In fact this dialogue between the performer and audience not only creates a community but forms the backbone of it, through the creation of a "common dilemma" (p101). This is why these dilemmas are so necessary, pervasive, and deadly in the Puritan community: Conflicts not only threaten their beliefs, but their existence as a community, in that the failure to respond in kind, in the accepted and typed way, would mean the end for them. Much like Antin’s talks, these performances in types "help us to define both ourselves and our roles in the community proper…. This sort of performance is an integral part of…the daily lives of the performer and the audience…roughly equivalent to ritual" (p101). In other words, the community’s participation in the dialogue serves as a sounding board to show them their part in the community, and therefore, define their identities. This dialogue creates what Sayre calls "the event of the text" (p103), in this case the actual performance in daily life of Puritan structures and types. The community, though, also determines the acceptability of the types being played out, in that part of its function is to determine a "work’s relative worth" (p100). An example of this can also be seen in The Crucible movie, in which, in the beginning of the trials, the citizens bless Abigail as she goes on her way and she continues her crusade with vigilance; however, soon the community turns on her and say, "God forgive you, Abigail Williams," and the trials near to an end. The performer of a type cannot simply act contrary to the community and situation upon a whim; they must in principle play out their role or be replaced.

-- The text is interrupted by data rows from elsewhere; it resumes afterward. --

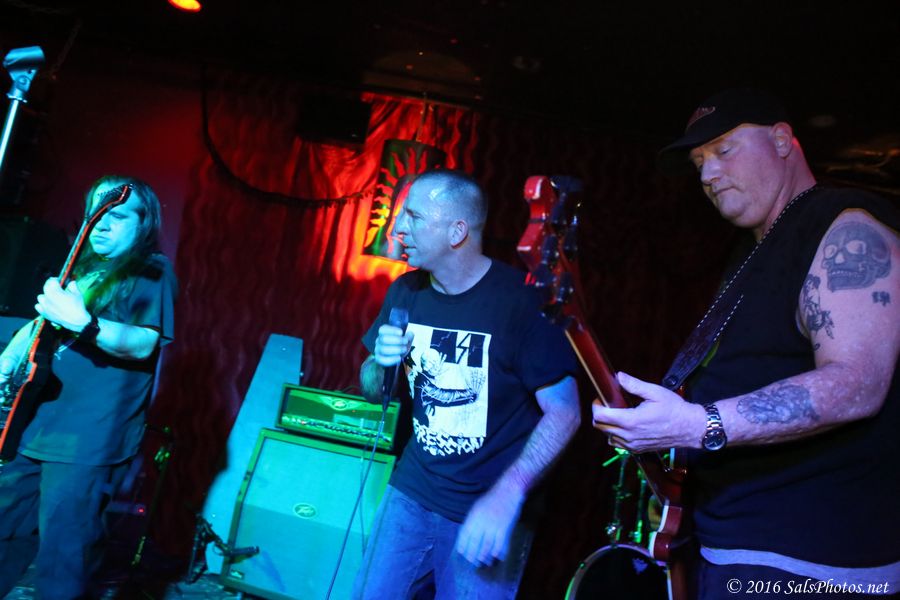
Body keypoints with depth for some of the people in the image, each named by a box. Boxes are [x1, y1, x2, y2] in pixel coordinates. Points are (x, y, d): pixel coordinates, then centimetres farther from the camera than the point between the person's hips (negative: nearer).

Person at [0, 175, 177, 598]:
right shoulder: (80, 269, 17)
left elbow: (144, 344, -19)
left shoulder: (152, 273, -6)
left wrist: (83, 323, -34)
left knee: (59, 559, -3)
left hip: (88, 439, -8)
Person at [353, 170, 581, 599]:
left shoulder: (521, 300, -17)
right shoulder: (405, 292, 0)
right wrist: (381, 363, -12)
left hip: (485, 515, -5)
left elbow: (565, 412, -16)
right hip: (410, 494, 5)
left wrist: (508, 495, -26)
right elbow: (372, 392, 11)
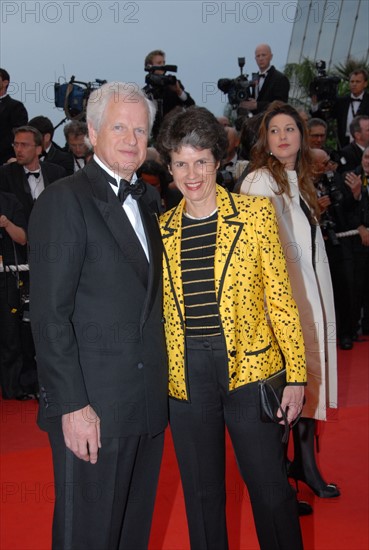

Thus, the various aspects of performance art allow us to look at the reasons behind the use and evolution of Puritan typology, as well as its function in society as a whole. It is said that "literature creates a reality of its own" (p97), and in this case, the fiction that the Puritans wrote with their beliefs created the American self. Their types and actions are so deeply ingrained within all Americans that we play them out day by day, unconsciously, superconsciously. After all, each time a play is performed, a new entity is created, unlike anything ever seen, but with echoes of the past. We rise to each occasion, playing out the prescribed types that could lay dormant in us forever without a whimper. But with one spark, we are Puritans again, dancing the same old dances to new songs, reciting the same old lines to a new tempo and with a new voice. The study of types, and the discovery of that spark that puts them into action again, has the potential to unlock the illogic that rules the American psyche, and the motivation behind every move we make. But until then, we will dance, and we will sing, and we will all play our parts on the world’s stage, unknowingly complicit in the actions of our fellow performers. This is the longest running play in history.

 

Sayre, Henry. "Performance." Critical Terms for Literary Study (1995): 91-104.